> Paired box coordinates:
● ● ● ● ●
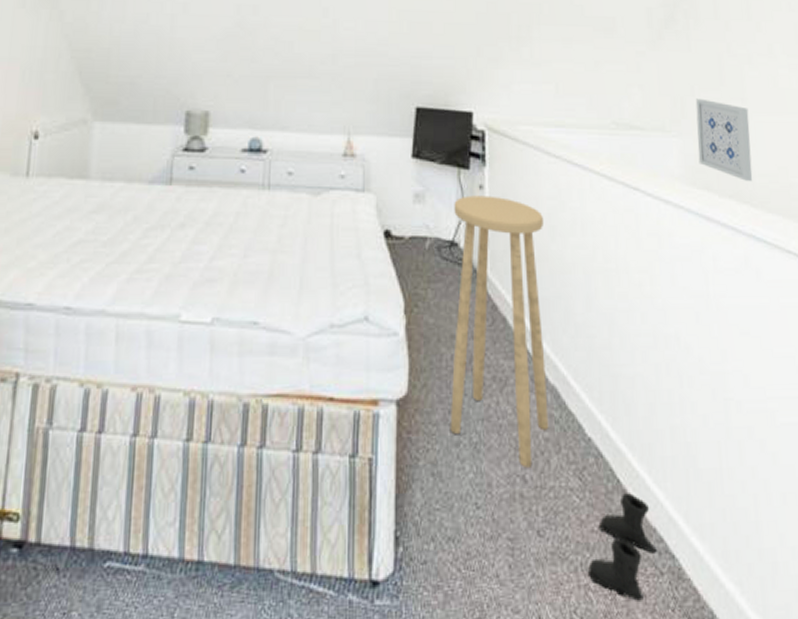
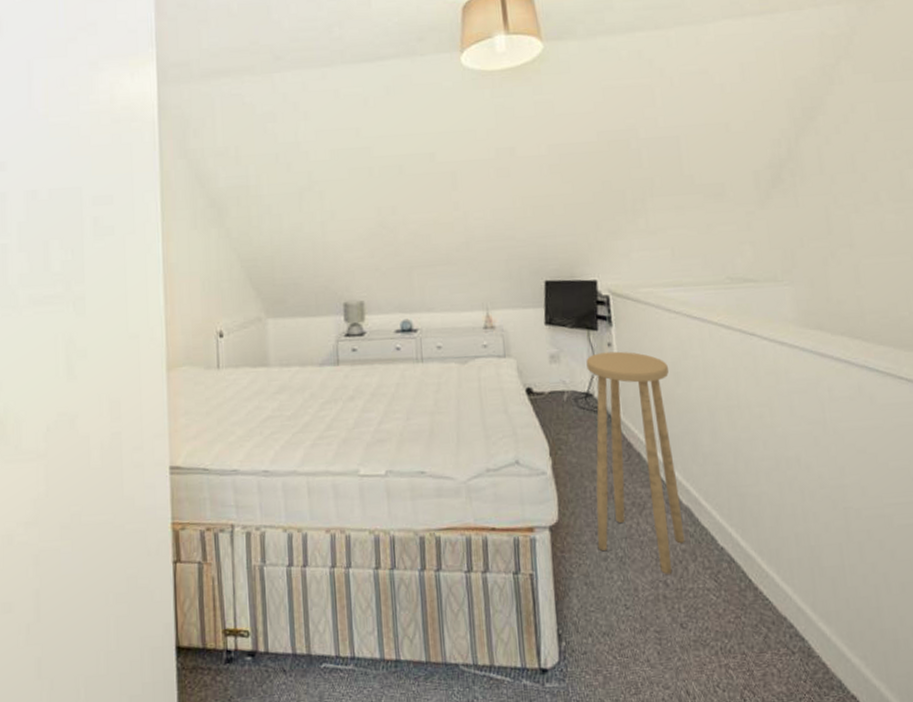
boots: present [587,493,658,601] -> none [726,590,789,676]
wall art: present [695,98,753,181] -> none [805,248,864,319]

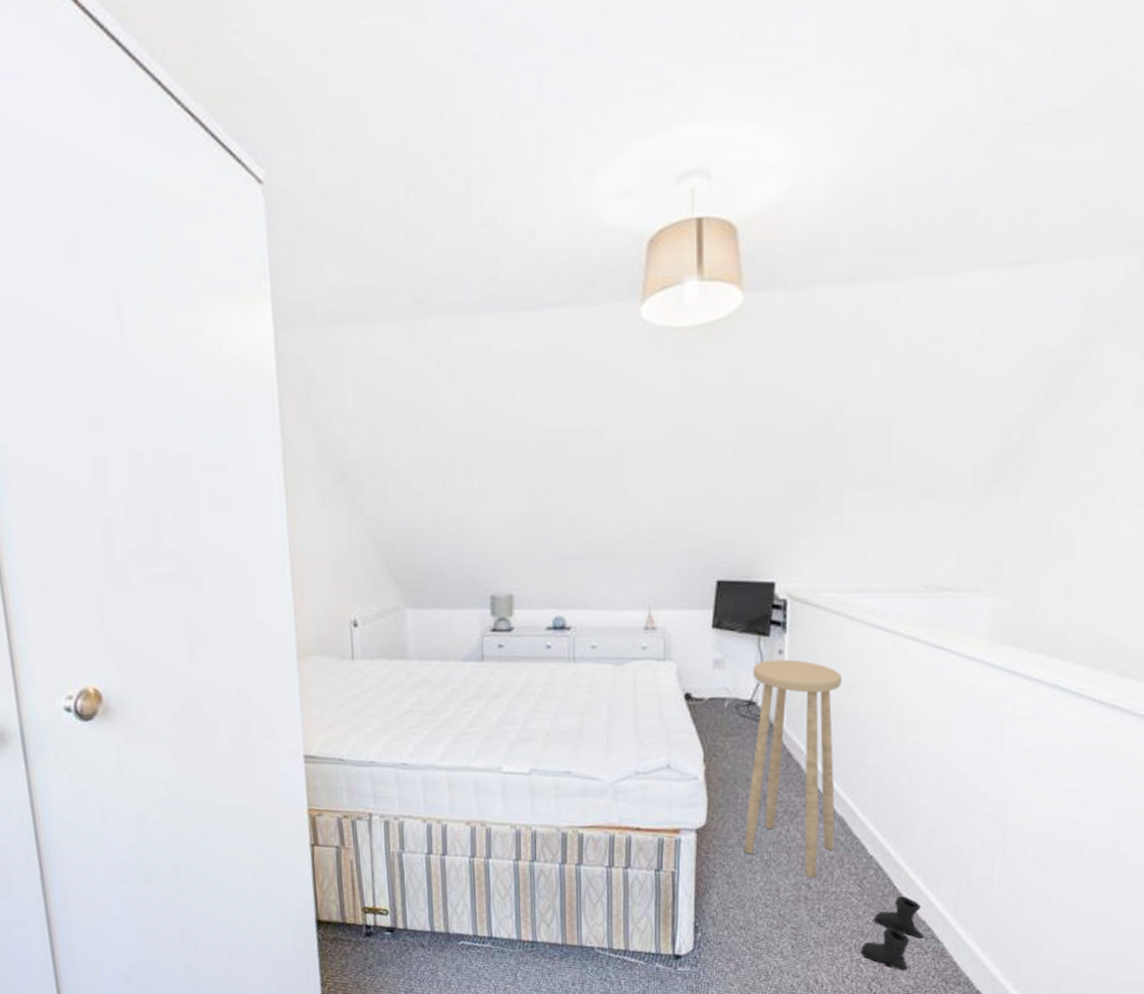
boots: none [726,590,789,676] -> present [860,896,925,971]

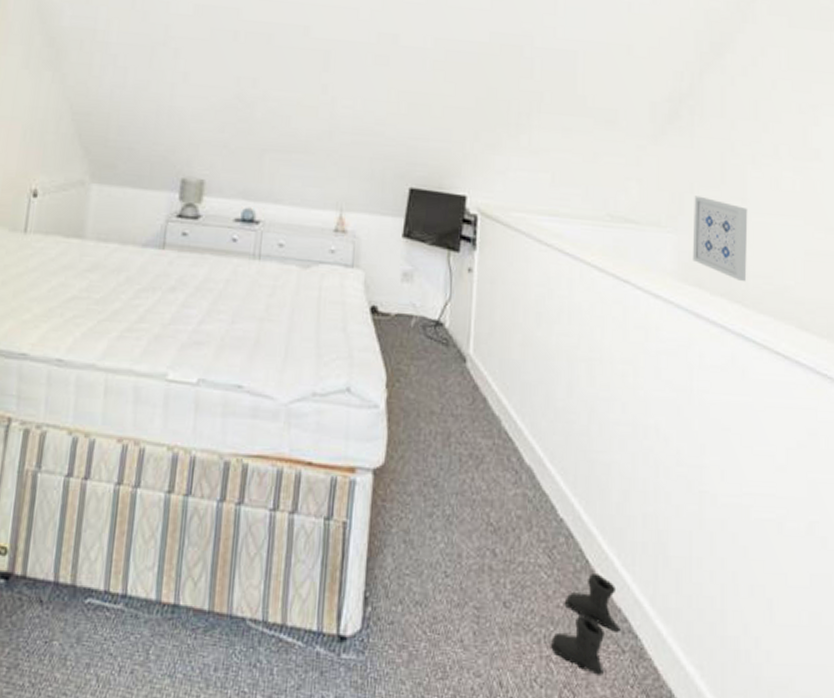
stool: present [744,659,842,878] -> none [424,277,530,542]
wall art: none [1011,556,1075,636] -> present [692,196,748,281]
● ● ● ● ●
> Work task: The line containing "boots: none [726,590,789,676]" and every line after it, up to the last line of the data, should be returned exactly, without the pictures.

> Answer to the exercise:
boots: none [726,590,789,676] -> present [860,896,925,971]

stool: present [744,659,842,878] -> none [424,277,530,542]
wall art: none [1011,556,1075,636] -> present [692,196,748,281]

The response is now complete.